All of this paints a clear picture for students, parents, teachers and school leaders. In high school, less than 40 percent of U.S. students do not find schooling interesting and, for far too many, this is when they drop out. Students are bored because their school experience seems so irrelevant to what they live and experience outside of school, and to what they expect of their futures. This research shows that 21st  century skills experience in school is deeply connected to a student’s engagement and their future aspirations – but too few high school students have these experiences in school today.

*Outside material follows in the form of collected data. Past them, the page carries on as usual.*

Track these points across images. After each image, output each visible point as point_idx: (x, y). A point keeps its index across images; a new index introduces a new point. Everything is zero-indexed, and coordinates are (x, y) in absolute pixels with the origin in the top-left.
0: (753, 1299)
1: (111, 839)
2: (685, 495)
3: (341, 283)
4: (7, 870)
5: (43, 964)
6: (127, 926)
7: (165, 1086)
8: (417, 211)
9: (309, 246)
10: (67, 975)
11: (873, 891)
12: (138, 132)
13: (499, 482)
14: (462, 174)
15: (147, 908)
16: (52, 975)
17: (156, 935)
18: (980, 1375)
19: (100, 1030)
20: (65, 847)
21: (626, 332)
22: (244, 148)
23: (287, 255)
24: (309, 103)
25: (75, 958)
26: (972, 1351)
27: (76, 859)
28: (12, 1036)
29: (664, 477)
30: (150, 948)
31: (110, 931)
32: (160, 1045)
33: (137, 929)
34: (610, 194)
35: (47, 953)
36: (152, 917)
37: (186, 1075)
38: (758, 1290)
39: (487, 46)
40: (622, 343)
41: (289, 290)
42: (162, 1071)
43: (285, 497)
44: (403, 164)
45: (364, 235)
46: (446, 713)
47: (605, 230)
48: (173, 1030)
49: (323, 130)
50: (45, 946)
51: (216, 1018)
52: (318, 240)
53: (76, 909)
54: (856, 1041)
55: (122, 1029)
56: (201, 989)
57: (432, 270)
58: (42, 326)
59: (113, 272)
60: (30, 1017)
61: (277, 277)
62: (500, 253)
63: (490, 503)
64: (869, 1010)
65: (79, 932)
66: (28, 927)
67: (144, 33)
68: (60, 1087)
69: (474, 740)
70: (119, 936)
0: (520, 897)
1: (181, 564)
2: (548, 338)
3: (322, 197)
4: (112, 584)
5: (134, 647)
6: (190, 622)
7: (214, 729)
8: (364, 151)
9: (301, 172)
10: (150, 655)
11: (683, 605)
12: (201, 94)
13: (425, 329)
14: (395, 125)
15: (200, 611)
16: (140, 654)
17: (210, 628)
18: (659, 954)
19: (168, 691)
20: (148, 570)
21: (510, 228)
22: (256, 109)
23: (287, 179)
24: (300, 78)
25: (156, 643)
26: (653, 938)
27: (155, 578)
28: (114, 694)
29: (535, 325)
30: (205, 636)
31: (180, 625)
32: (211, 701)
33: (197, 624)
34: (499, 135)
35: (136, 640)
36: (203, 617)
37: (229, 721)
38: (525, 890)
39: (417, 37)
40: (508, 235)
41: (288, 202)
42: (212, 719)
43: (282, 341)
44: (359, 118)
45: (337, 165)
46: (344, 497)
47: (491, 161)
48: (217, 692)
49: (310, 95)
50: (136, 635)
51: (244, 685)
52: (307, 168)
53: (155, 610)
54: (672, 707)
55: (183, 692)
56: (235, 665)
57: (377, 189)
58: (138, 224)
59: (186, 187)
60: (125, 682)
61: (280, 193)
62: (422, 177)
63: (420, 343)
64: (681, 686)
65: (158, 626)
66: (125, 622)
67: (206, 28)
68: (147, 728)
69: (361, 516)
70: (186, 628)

The data shows us there is a huge opportunity to re-engage these students. High schools are beginning to shift towards teaching and learning models that foster real-world problem-solving, applied knowledge-building and using technology in higher level ways for creative and collaborative purposes – the way technology is used in real workplaces. When this happens, students and teachers both rediscover the fun and joy of teaching and learning. Jen Rose is the principal of one of the top public high schools in the country, Bellevue International High School, and sees this daily:

“When students are in classrooms where they are taught and expected to use these 21st century skills, the relevance, purpose and depth of their learning increases dramatically and the walls of the classroom expand to include the entire school and the larger community. When I talk with our seniors about the difference these skills make for them personally, they report that they have much higher levels of confidence about their ability to manage complex and challenging projects, they can demonstrate flexible thinking, they are able to collaborate with all types of people and advocate for themselves and for their work, and they know they will have success in college and the work place. They know these things because they have had the opportunity to do this type of learning and work, with all of the risk-taking and challenge it brings, while still in our school, where support and instruction are there to help them as they assume real ownership over their learning. When these skills are effectively incorporated into teaching and learning, the passion and purpose of teachers and students become exciting and transformative; when our students are working on these skills and in this mode, you can feel the charge throughout the school in the classrooms and the hallways.”

But changing teaching and learning needs to take hold more quickly, like a firestorm across American high schools. Microsoft Partners in Learning and the Pearson Foundation believe that students’ development of 21st century skills combined with increasing student engagement and aspiration during schooling are the keys to unlocking individuals’ future potential. That is why we have invested in the Innovative Teaching and Learning Research project that focuses on how teachers and schools can embed 21st century skills in learning, and why our programs like Microsoft’s Partners in Learning for Teachers and for Schools are all designed to enable schools to carry out this type of learning. Through these programs, teachers and schools from around the world are collaborating to redesign students’ learning experiences in ways that develop students’ 21st century skills and engage them in real-world problem-solving using technology. And where schools are not already changing, Microsoft’s global, company-wide YouthSpark initiative aims to help 300 million youth develop key skills outside of their formal education. What happens in schooling around the world is beginning to change. We invite you to be part of that change with us.